… photography inherited some of that portion of the American art audience too intellectually torpid to understand …
This is from the essay ‘American Photography in the 1970s: Too Old to Rock, Too Young to Die’ (1985) found in Lewis Baltz Texts (2012):
… the 1970s witnessed an intensity of photographic activity in America unequalled since the 1930s, and an acceptance of photography as a major medium of expression unparalleled in our history. Photography was one of the brighter spots in that otherwise bleak decade.
… Many of the reasons for photography’s art-world ascendance were shameful, or irrelevant. As the acerbic H.L. Mencken observed fifty years ago, no one ever went broke underestimating the taste of the American public. Mencken’s spiritual descendant, Tom Wolfe, further noted in his broadside, The Painted Word, that the American art audience, even at its most sophisticated levels, hankers deep down for imagistic art; if possible, figurative art, an art with recognizable forms and an anecdotal degree. Most photographs automatically satisfy this in some degree.

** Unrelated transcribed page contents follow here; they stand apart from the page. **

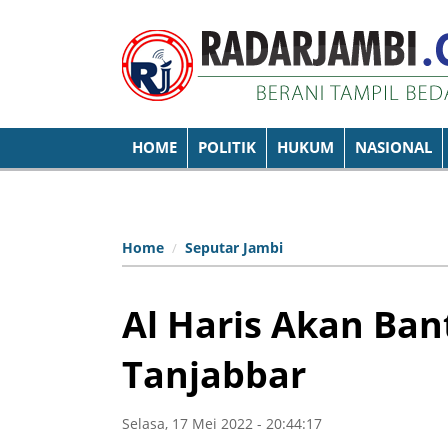
HOME
POLITIK
HUKUM
NASIONAL
Home
Seputar Jambi
Al Haris Akan Bant
Tanjabbar
Selasa, 17 Mei 2022 - 20:44:17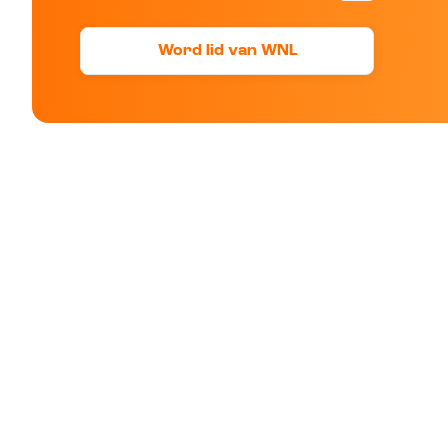
Word lid van WNL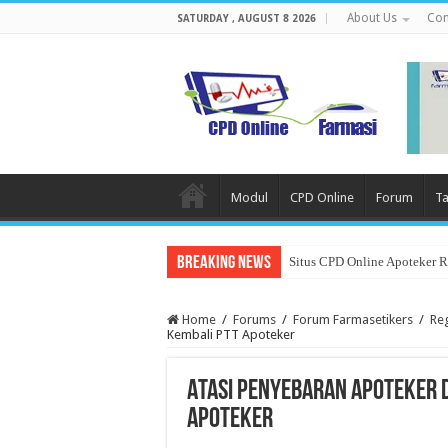
About Us
Con
SATURDAY , AUGUST 8 2026
Modul
CPD Online
Forum
Ta
Breaking News
Situs CPD Online Apoteker 
Home
/
Forums
/
Forum Farmasetikers
/
Reg
Kembali PTT Apoteker
Atasi Penyebaran Apoteker d
Apoteker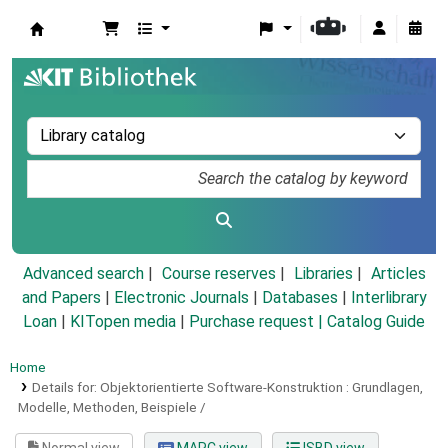
Koha online
Advanced search
Course reserves
Libraries
Articles
and Papers
|
Electronic Journals
|
Databases
|
Interlibrary
Loan
|
KITopen media
|
Purchase request |
Catalog Guide
Home
Details for:
Objektorientierte Software-Konstruktion :
Grundlagen,
Modelle, Methoden, Beispiele /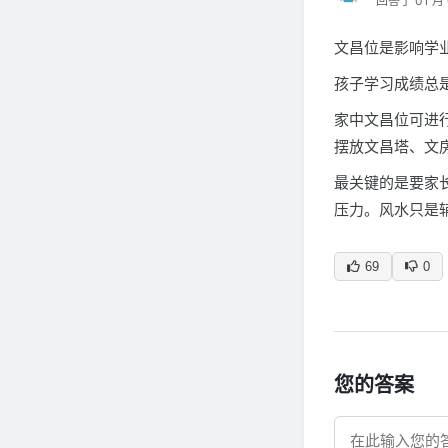
回答于 01 月 
文昌位是影响学
孩子学习成绩总
家中文昌位可进
摆放文昌塔、文
最关键的是要家
压力。风水只是
69
0
您的答案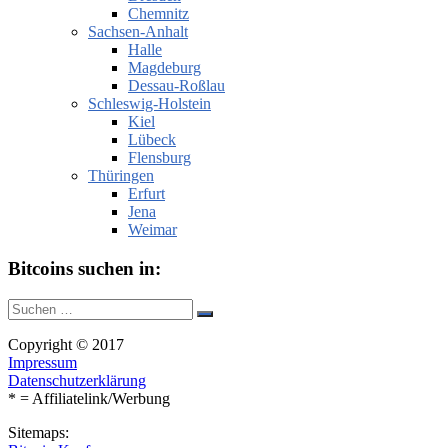
Chemnitz
Sachsen-Anhalt
Halle
Magdeburg
Dessau-Roßlau
Schleswig-Holstein
Kiel
Lübeck
Flensburg
Thüringen
Erfurt
Jena
Weimar
Bitcoins suchen in:
Suche
Suchen
nach:
Copyright © 2017
Impressum
Datenschutzerklärung
* = Affiliatelink/Werbung
Sitemaps: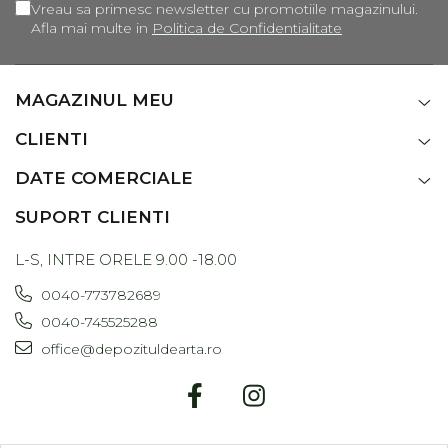
Vreau sa primesc newsletter cu promotiile magazinului.
Afla mai multe in
Politica de Confidentialitate
MAGAZINUL MEU
CLIENTI
DATE COMERCIALE
SUPORT CLIENTI
L-S, INTRE ORELE 9.00 -18.00
0040-773782689
0040-745525288
office@depozituldearta.ro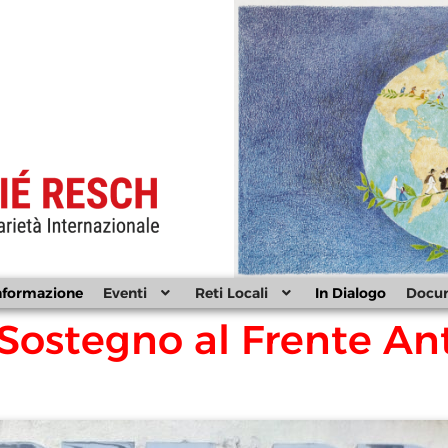
nformazione
Eventi
Reti Locali
In Dialogo
Docu
 Sostegno al Frente An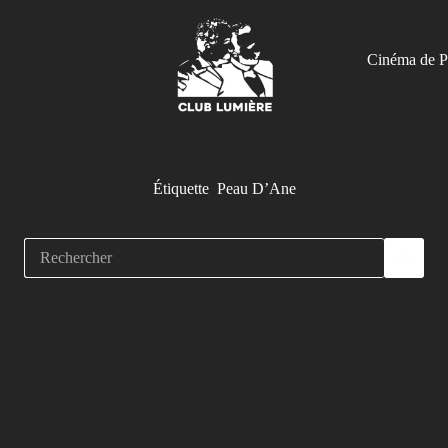
Cinéma de P
Étiquette
Peau D’Ane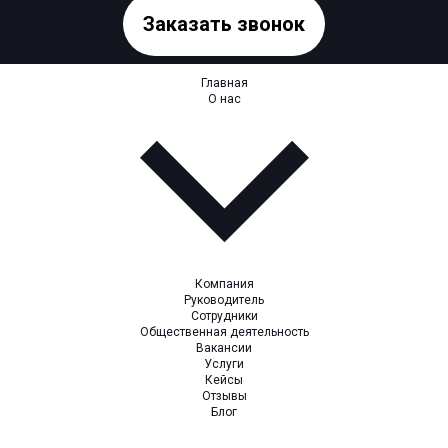
Заказать звонок
Главная
О нас
Компания
Руководитель
Сотрудники
Общественная деятельность
Вакансии
Услуги
Кейсы
Отзывы
Блог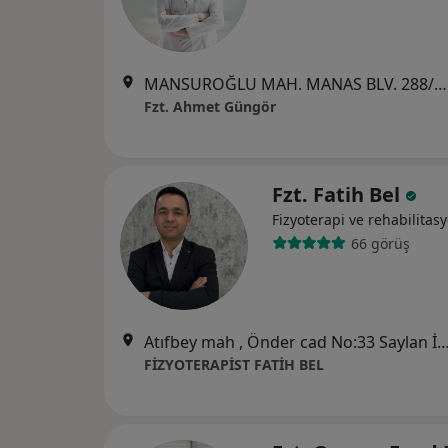
MANSUROĞLU MAH. MANAS BLV. 288/4 NO:9/1 AVCILAR EXCLUSİVE A BLOK KAT:6 D:119 BAYRAKLI, İzmir
Fzt. Ahmet Güngör
Fzt. Fatih Bel
Fizyoterapi ve rehabilitas
66 görüş
Atıfbey mah , Önder cad No:33 Saylan İş Merkezi Da:16 K
FİZYOTERAPİST FATİH BEL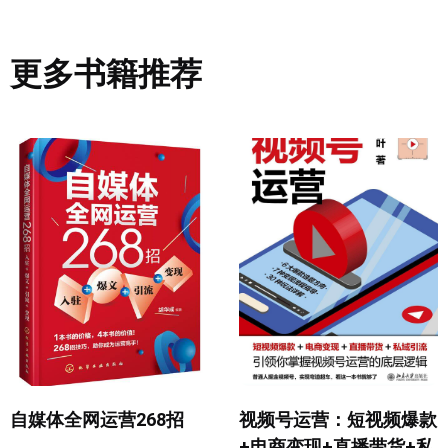
更多书籍推荐
自媒体全网运营268招
视频号运营：短视频爆款
+电商变现+直播带货+私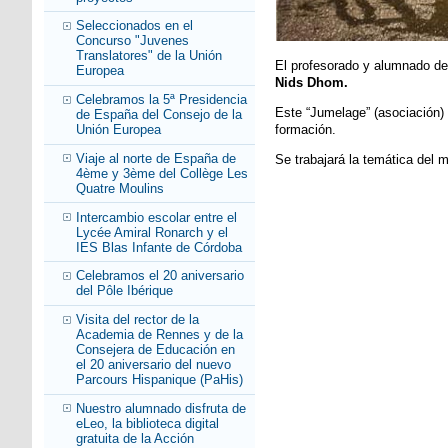
Seleccionados en el
Concurso "Juvenes
Translatores" de la Unión
El profesorado y alumnado de 
Europea
Nids Dhom.
Celebramos la 5ª Presidencia
Este “Jumelage” (asociación) 
de España del Consejo de la
Unión Europea
formación.
Viaje al norte de España de
Se trabajará la temática del 
4ème y 3ème del Collège Les
Quatre Moulins
Intercambio escolar entre el
Lycée Amiral Ronarch y el
IES Blas Infante de Córdoba
Celebramos el 20 aniversario
del Pôle Ibérique
Visita del rector de la
Academia de Rennes y de la
Consejera de Educación en
el 20 aniversario del nuevo
Parcours Hispanique (PaHis)
Nuestro alumnado disfruta de
eLeo, la biblioteca digital
gratuita de la Acción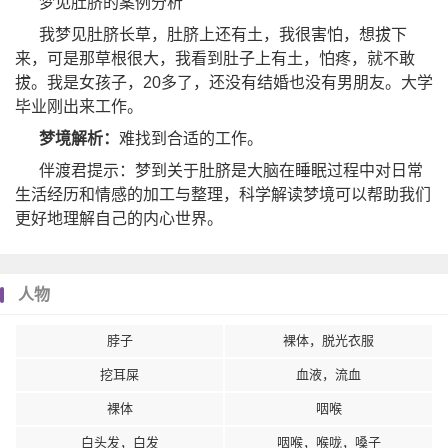
梦见肚脐的案例分析
我梦见肚脐长草，肚脐上还有土，我很害怕，想拔下
来，可是那草根很大，我看到肚子上有土，怕疼，就不敢
拔。我是女孩子，20多了，还没有结婚也没有男朋友。大学
毕业刚出来工作。
梦境解析：
难找到合适的工作。
伴渡君提示：梦到关于肚脐是大脑在睡眠过程中对日常
生活经历和情感的加工与整理，科学解读梦境可以帮助我们
更好地理解自己的内心世界。
人物
脖子
裸体，脱光衣服
挖耳屎
血液，流血
裸体
咽喉
白头发，白发
咽喉，喉咙，嗓子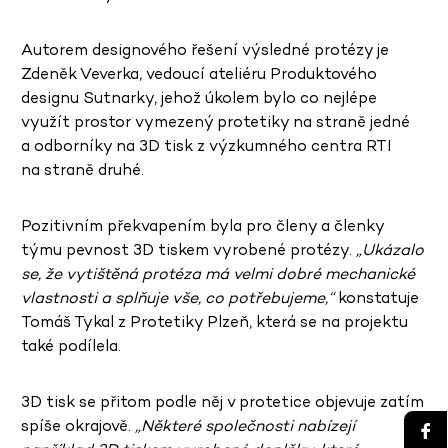
Autorem designového řešení výsledné protézy je
Zdeněk Veverka, vedoucí ateliéru Produktového
designu Sutnarky, jehož úkolem bylo co nejlépe
využít prostor vymezený protetiky na straně jedné
a odborníky na 3D tisk z výzkumného centra RTI
na straně druhé.
Pozitivním překvapením byla pro členy a členky
týmu pevnost 3D tiskem vyrobené protézy.
„Ukázalo
se, že vytištěná protéza má velmi dobré mechanické
vlastnosti a splňuje vše, co potřebujeme,“
konstatuje
Tomáš Tykal z Protetiky Plzeň, která se na projektu
také podílela.
3D tisk se přitom podle něj v protetice objevuje zatím
spíše okrajově.
„Některé společnosti nabízejí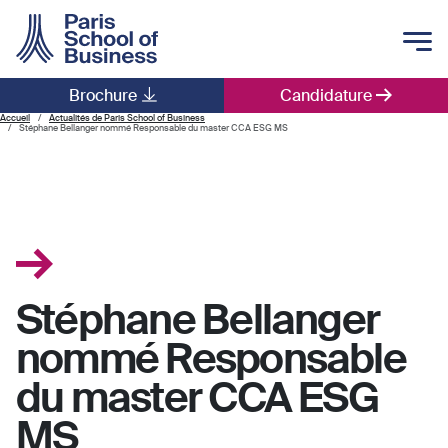
Skip to main content
Brochure
Candidature
Main navigation
Accueil
Actualités de Paris School of Business
Stéphane Bellanger nommé Responsable du master CCA ESG MS
Stéphane Bellanger
nommé Responsable
du master CCA ESG
MS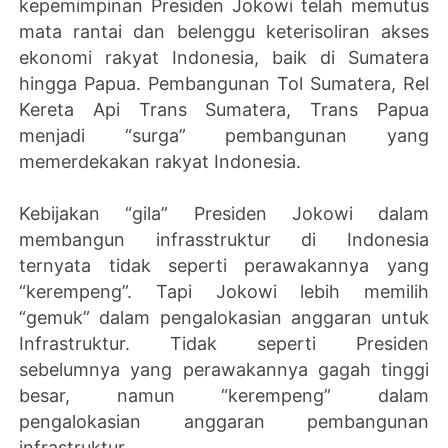
kepemimpinan Presiden Jokowi telah memutus
mata rantai dan belenggu keterisoliran akses
ekonomi rakyat Indonesia, baik di Sumatera
hingga Papua. Pembangunan Tol Sumatera, Rel
Kereta Api Trans Sumatera, Trans Papua
menjadi “surga” pembangunan yang
memerdekakan rakyat Indonesia.
Kebijakan “gila” Presiden Jokowi dalam
membangun infrasstruktur di Indonesia
ternyata tidak seperti perawakannya yang
“kerempeng”. Tapi Jokowi lebih memilih
“gemuk” dalam pengalokasian anggaran untuk
Infrastruktur. Tidak seperti Presiden
sebelumnya yang perawakannya gagah tinggi
besar, namun “kerempeng” dalam
pengalokasian anggaran pembangunan
infrastruktur.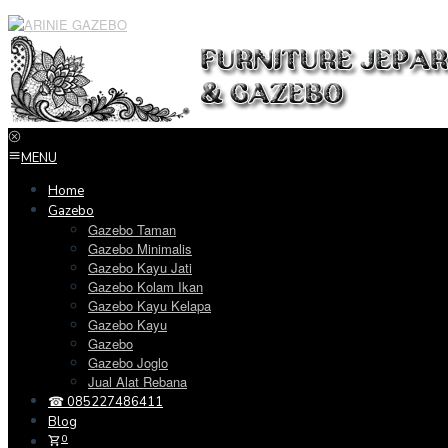
Loncat
ke
konten
MENU
Home
Gazebo
Gazebo Taman
Gazebo Minimalis
Gazebo Kayu Jati
Gazebo Kolam Ikan
Gazebo Kayu Kelapa
Gazebo Kayu
Gazebo
Gazebo Joglo
Jual Alat Rebana
☎ 085227486411
Blog
0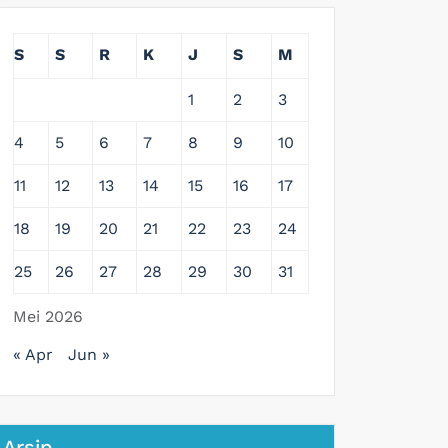
S
S
R
K
J
S
M
1
2
3
4
5
6
7
8
9
10
11
12
13
14
15
16
17
18
19
20
21
22
23
24
25
26
27
28
29
30
31
Mei 2026
« Apr
Jun »
Arsip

[line break added] While abstraction held the high ground in American painting and sculpture since 1945, it has remained, for a number of reasons, only a factional style in American photography. Critics, most of whom if trained at all are trained as writers, also prefer artwork that yields up to literary interpretations. It is, after all, easier to write about a Diego Rivera painting, or a Cartier-Bresson photograph, than it is to confront the obdurate materiality of, for instance a Carl Andre sculpture.
Thus photography inherited some of that portion of the American art audience too intellectually torpid to understand much less take interest in, the kinds of issues raised by the best American art of the 1960s. Photography appeared more easily accessible. Which it is, though only superficially. The fact that the most intelligent photographic works hold a range of problematic issues as demanding as those raised by any other art of major ambition, either came as a rude shock to this segment of photography’s public, or else was overlooked by it altogether.
… One of the hopes for photography in the 1970s was that it would attract the critical attention of leading writers and thinkers outside the photographic community. … However, almost without exception they failed to come to terms with photography in any but the most superficial way.
… The most egregious example was Susan Sontag’s On Photography … There is little doubt that On Photography, with its unsupported assertions, poorly reasoned arguments, and internal contradiction, is not Sontag’s finest work. Nevertheless the book became the nearest thing to a bestseller that photographic criticism had yet enjoyed, and most right-thinking American readers believed that they could learn everything necessary about photography, both as a cultural artefact and as a form of aberrant behavior, in the pages of this simplistic book.
… During the 1950s and 60s ‘concerned’ photography was perceived, at least by its makers, as form of activism. By the 1970s it became clear to more thoughtful photographers that it was, in truth, the antithesis of effective social involvement: a form of elitist play-acting, morally satisfying to the player, but without serious political or social consequence.
[line break added] If one wished to influence social or political issues, then images were no substitute for direct political struggle. Photography’s value lies elsewhere: in describing the surfaces of the phenomenal world in a manner unique to itself; hoping, at best, to contribute a precise, if necessarily limited, understanding of the objects and events in front of the lens, and some insight into the mind behind it.
[ … ]
… During the latter half of the 1970s American photography was overshadowed by one pervasive pseudo-issue. The Rush to Color, which blurred many of the existing lines demarcating areas of photographic practice and, in the end, cast a treacly pall over the entire enterprise.
… Despite radical differences in style, technique, and temperament, Eggleston and Shore shared a commitment to the use of color as a descriptive, as opposed to decorative, element in their photographs. They were among the last to do so and by the end of the decade it seemed as though their work, almost solely, redeemed the entire shallow, dismal affair that was America’s flirtation with photographic color.
The dominant, or at least prevalent, body of color photographs that one saw at the shank of the seventies was vapid, overscaled, coffee-table art, the end-product of photography’s first demand/supply style of photography: Soft Contemporary, user-friendly pap devoid of any content save color and any ideology save prettiness. … Photography had made its blood sacrifice to the twin altars of interior decoration and corporate collecting, and in so doing strained the credulity of its audience, perhaps the most credulous on earth.
… Having survived for so long in obscurity and privation, could the corpus of American photography endure success, even popularity, as well? The answer, from the perspective of the mid-1980s is yes, after a fashion. If our present decade seems less favorable to the enterprise of photography generally, it seems significantly more favorable to certain photography. This decade has proved more discriminating than the last: it could hardly be otherwise.